Embaixador dos EUA no Brasil diz que
mal-entendidos de lado a lado ainda
afetam as relações entre os dois países

Eurípedes Alcântara

 
Claudio Rossi
"O Brasil mudou de patamar no cenário mundial. Tornou-se um líder e um porta-voz"

Quando querem destacar as habilidades políticas de Anthony Harrington, 58 anos, embaixador dos Estados Unidos no Brasil, os amigos lembram as circunstâncias de sua aprovação pelo Senado americano. Durante um ano e quatro meses a Casa Branca tentou nomear um embaixador para substituir em Brasília Melvyn Levitsky, que se aposentara. Em vão. A Comissão de Relações Exteriores, liderada por ultraconservadores republicanos, barrava uma a uma as indicações do presidente Bill Clinton. Quando surgiu finalmente o nome de Harrington, sócio da Hogan & Harston, o maior e o mais tradicional escritório de advocacia dos Estados Unidos, democrata de carteirinha, amigo pessoal dos Clinton, a aprovação saiu em uma semana.

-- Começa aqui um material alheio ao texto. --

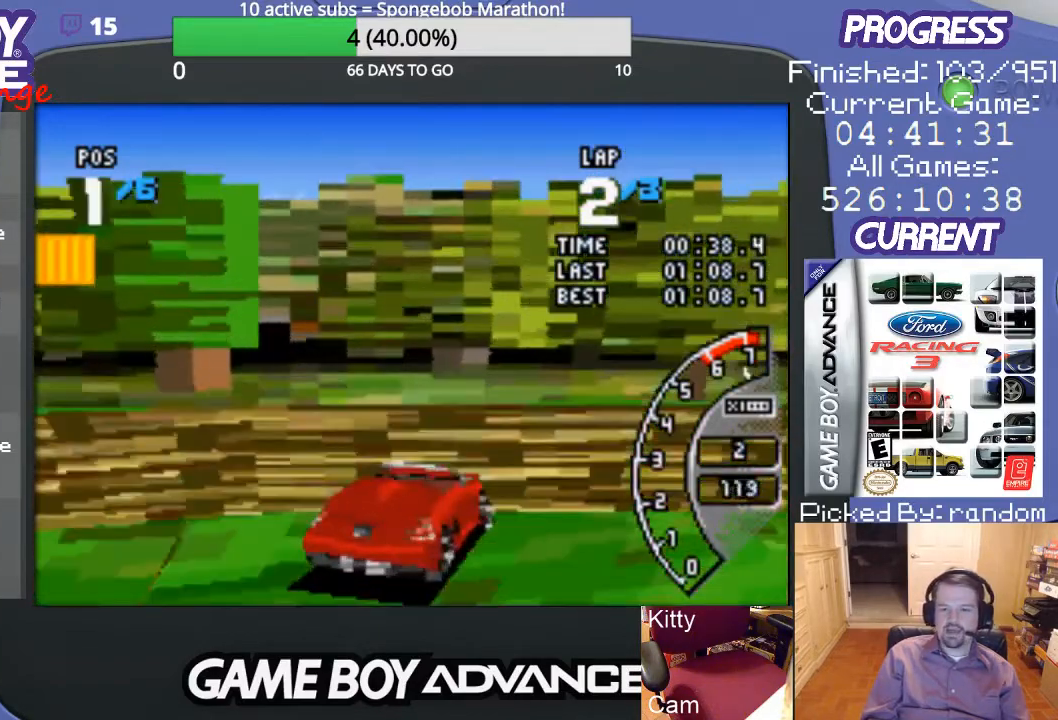
{"buttons": ["A", "DPAD_UP", "DPAD_RIGHT"], "events": []}
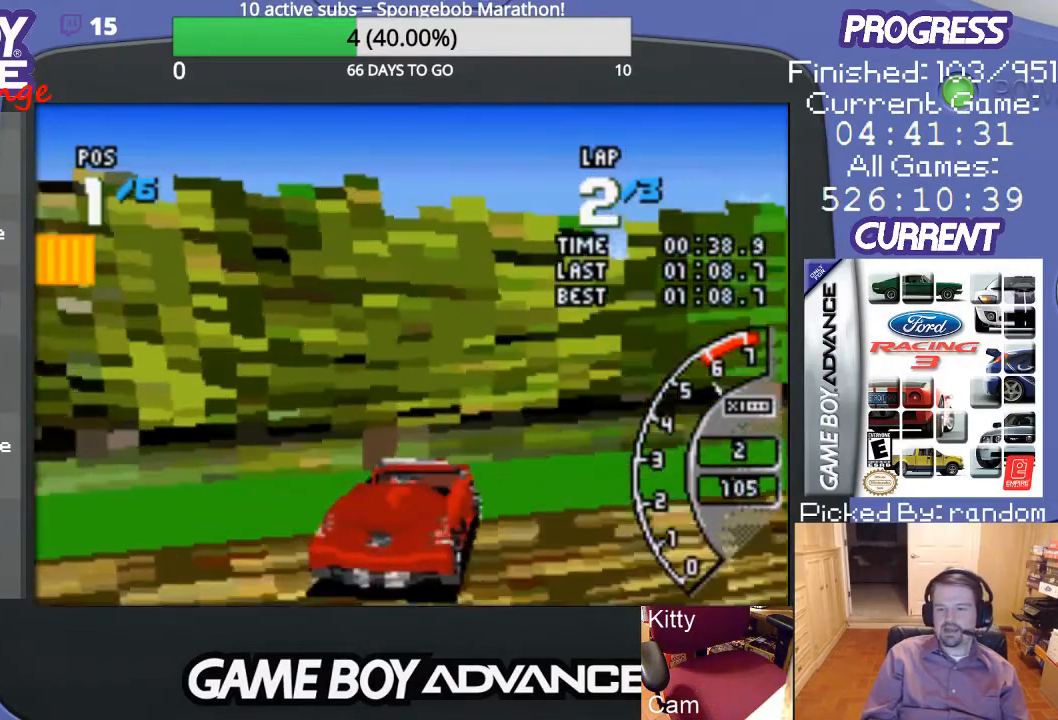
{"buttons": ["A", "DPAD_UP", "DPAD_RIGHT"], "events": []}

Há oito meses no posto, Harrington e sua mulher, Hope, estão ainda se adaptando ao Brasil, mas já encontraram mais similaridades de temperamento entre os dois povos do que diferenças. Para acelerar o aprendizado do idioma local, o casal cercou-se, na residência oficial, de empregados que só falam português.

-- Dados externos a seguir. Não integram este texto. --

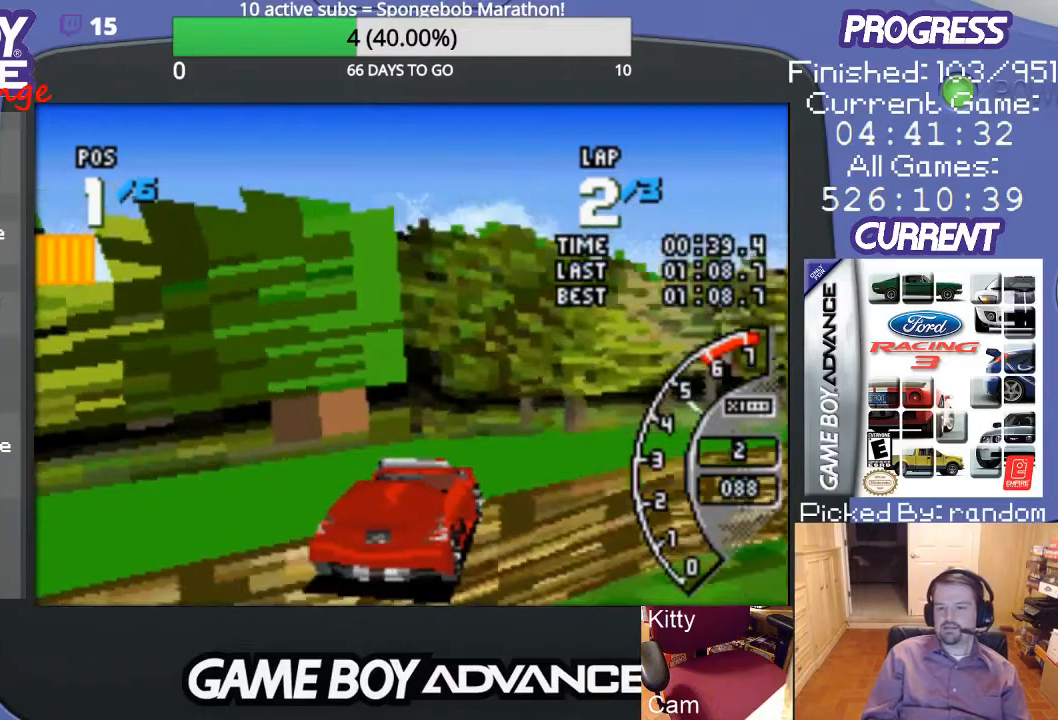
{"buttons": ["A", "DPAD_UP", "DPAD_RIGHT"], "events": []}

Veja – Apenas duas semanas depois de sua chegada ao Brasil, em fevereiro, o ministro das Relações Exteriores, Luiz Felipe Lampreia, declarou que as relações entre os dois países estavam em seu pior nível em trinta anos. Não foram as boas-vindas que o senhor esperava, certo?
Harrington – Foi uma maneira interessante de recepcionar um novo embaixador dos Estados Unidos. Mas, principalmente, foi motivo de muitas gargalhadas. Num telefonema a Rubens Barbosa, embaixador brasileiro em Washington, brinquei que tinha batido um recorde. Bastaram quinze dias no Brasil e já havia conseguido deixar as relações bilaterais em seu pior estado em trinta anos. Meu amigo Lampreia se apressou em me ligar para esclarecer que se referia especificamente a certos pontos da pauta de exportação brasileira, especialmente à questão do aço. Ele não fazia alusão às nossas relações como um todo. Aliás, nesse ponto, ouvi pessoalmente do presidente Cardoso que elas estão "melhores do que nunca".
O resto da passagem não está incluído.